## Given exercise
Can you rewrite the records below as a Markdown table with the columns "No." and "Entry", one numbered row per line and blank lines omitted? Start with the line containing "collection date as typed: 28 Sep 1969" and go on through the line containing "collectors: I. L. Wiggins".

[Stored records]

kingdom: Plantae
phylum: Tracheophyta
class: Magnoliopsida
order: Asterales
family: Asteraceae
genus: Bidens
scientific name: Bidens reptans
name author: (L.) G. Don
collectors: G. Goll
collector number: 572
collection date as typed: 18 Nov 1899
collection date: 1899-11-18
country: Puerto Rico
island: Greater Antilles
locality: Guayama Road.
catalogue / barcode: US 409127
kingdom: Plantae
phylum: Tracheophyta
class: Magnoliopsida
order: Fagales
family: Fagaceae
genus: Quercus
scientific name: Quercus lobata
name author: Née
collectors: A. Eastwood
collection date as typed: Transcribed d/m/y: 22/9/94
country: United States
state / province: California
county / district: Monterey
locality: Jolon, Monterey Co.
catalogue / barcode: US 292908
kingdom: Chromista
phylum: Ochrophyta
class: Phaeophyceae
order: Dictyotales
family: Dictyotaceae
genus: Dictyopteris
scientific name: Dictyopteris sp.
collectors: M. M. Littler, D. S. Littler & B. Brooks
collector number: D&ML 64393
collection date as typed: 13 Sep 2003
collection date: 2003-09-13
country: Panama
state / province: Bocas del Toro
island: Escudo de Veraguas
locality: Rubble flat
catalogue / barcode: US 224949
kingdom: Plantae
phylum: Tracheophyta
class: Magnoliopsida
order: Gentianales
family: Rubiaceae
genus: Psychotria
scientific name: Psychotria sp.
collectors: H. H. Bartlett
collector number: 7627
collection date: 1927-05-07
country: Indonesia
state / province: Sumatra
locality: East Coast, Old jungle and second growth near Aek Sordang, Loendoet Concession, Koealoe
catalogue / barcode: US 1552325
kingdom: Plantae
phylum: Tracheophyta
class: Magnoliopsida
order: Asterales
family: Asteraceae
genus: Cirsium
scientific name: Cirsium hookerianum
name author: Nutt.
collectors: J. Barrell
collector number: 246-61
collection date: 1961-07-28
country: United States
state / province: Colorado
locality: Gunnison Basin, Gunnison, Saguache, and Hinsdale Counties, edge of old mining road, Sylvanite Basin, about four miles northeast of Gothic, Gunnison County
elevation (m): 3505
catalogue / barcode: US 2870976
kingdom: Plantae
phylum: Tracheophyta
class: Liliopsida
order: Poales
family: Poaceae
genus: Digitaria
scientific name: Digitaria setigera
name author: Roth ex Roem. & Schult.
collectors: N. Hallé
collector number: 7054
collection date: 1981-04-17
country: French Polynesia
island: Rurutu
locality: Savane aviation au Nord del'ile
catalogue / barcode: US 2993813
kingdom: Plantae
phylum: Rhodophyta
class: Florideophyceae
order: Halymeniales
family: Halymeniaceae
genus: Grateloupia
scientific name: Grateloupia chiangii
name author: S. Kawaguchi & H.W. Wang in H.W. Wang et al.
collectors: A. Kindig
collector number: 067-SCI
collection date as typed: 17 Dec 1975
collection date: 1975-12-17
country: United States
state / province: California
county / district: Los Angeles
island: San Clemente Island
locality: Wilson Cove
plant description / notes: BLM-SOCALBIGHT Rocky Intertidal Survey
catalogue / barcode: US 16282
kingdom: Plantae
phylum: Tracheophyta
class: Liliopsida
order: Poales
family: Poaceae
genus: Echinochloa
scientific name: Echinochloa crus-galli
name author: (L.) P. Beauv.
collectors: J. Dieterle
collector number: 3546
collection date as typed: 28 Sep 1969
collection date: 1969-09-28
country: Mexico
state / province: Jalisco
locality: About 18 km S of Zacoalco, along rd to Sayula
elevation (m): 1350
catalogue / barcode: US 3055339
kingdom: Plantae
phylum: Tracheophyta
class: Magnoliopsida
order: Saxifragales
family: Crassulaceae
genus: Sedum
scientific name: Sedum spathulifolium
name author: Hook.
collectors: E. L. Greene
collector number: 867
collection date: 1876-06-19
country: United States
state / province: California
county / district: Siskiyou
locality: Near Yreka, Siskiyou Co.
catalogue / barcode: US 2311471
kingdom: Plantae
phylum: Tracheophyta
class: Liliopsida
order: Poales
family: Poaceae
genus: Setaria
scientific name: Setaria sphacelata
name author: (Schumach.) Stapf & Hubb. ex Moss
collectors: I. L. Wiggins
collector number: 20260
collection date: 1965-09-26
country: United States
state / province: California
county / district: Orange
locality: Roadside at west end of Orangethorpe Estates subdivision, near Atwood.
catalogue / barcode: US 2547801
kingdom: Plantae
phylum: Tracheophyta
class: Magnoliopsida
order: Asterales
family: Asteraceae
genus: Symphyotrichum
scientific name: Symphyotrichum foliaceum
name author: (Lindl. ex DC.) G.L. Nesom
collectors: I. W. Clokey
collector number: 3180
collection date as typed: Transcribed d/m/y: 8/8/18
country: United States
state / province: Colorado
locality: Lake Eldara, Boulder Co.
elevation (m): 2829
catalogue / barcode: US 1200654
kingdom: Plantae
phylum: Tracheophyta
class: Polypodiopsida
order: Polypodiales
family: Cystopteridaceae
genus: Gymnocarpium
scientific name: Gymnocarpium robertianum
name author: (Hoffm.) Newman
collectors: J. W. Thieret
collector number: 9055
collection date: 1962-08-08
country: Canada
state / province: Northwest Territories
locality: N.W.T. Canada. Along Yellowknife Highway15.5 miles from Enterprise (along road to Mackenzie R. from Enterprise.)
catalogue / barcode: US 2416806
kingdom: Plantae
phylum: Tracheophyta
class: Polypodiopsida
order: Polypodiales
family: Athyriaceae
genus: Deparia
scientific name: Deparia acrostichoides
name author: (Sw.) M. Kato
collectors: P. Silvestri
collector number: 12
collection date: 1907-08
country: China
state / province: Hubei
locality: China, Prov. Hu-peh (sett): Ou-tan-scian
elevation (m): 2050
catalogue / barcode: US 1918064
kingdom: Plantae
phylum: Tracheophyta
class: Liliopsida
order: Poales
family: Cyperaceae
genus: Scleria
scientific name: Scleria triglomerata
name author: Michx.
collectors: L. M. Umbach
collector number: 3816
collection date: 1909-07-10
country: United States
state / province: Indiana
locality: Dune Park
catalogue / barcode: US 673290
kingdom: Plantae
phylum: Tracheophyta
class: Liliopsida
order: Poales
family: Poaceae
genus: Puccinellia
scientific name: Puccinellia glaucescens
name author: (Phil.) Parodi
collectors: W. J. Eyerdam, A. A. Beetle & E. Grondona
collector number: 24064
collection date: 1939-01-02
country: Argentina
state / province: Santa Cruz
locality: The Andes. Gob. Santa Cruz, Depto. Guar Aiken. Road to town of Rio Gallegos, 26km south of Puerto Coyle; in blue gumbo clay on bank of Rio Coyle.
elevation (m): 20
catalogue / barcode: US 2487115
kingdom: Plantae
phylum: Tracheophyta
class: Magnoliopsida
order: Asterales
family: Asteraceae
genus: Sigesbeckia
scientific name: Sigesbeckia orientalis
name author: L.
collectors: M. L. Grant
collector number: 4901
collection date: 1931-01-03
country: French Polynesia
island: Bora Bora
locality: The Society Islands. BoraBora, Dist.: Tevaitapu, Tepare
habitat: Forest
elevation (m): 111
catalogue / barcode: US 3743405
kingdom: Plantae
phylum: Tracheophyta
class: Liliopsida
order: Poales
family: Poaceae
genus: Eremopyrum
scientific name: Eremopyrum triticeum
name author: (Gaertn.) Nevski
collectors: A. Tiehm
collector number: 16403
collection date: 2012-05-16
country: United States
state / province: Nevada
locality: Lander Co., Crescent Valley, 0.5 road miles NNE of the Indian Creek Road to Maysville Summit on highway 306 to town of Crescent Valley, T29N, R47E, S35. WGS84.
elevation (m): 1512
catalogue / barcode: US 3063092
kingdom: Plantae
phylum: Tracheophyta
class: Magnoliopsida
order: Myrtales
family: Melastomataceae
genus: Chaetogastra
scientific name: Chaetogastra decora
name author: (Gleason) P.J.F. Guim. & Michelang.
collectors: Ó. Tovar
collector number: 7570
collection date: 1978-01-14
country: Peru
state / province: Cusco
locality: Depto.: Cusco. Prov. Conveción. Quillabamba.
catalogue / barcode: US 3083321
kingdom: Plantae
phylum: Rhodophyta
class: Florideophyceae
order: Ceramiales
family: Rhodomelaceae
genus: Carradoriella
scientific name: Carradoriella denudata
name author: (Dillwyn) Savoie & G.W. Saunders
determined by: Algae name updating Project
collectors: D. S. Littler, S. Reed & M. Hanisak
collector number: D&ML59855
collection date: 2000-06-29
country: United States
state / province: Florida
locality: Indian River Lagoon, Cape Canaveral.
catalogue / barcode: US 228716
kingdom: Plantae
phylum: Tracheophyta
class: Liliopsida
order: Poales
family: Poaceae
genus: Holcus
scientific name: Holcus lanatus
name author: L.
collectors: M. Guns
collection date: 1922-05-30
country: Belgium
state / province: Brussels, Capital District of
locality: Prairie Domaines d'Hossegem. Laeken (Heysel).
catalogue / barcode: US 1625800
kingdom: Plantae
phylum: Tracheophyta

## Final result
| No. | Entry |
|---|---|
| 1 | collection date as typed: 28 Sep 1969 |
| 2 | collection date: 1969-09-28 |
| 3 | country: Mexico |
| 4 | state / province: Jalisco |
| 5 | locality: About 18 km S of Zacoalco, along rd to Sayula |
| 6 | elevation (m): 1350 |
| 7 | catalogue / barcode: US 3055339 |
| 8 | kingdom: Plantae |
| 9 | phylum: Tracheophyta |
| 10 | class: Magnoliopsida |
| 11 | order: Saxifragales |
| 12 | family: Crassulaceae |
| 13 | genus: Sedum |
| 14 | scientific name: Sedum spathulifolium |
| 15 | name author: Hook. |
| 16 | collectors: E. L. Greene |
| 17 | collector number: 867 |
| 18 | collection date: 1876-06-19 |
| 19 | country: United States |
| 20 | state / province: California |
| 21 | county / district: Siskiyou |
| 22 | locality: Near Yreka, Siskiyou Co. |
| 23 | catalogue / barcode: US 2311471 |
| 24 | kingdom: Plantae |
| 25 | phylum: Tracheophyta |
| 26 | class: Liliopsida |
| 27 | order: Poales |
| 28 | family: Poaceae |
| 29 | genus: Setaria |
| 30 | scientific name: Setaria sphacelata |
| 31 | name author: (Schumach.) Stapf & Hubb. ex Moss |
| 32 | collectors: I. L. Wiggins |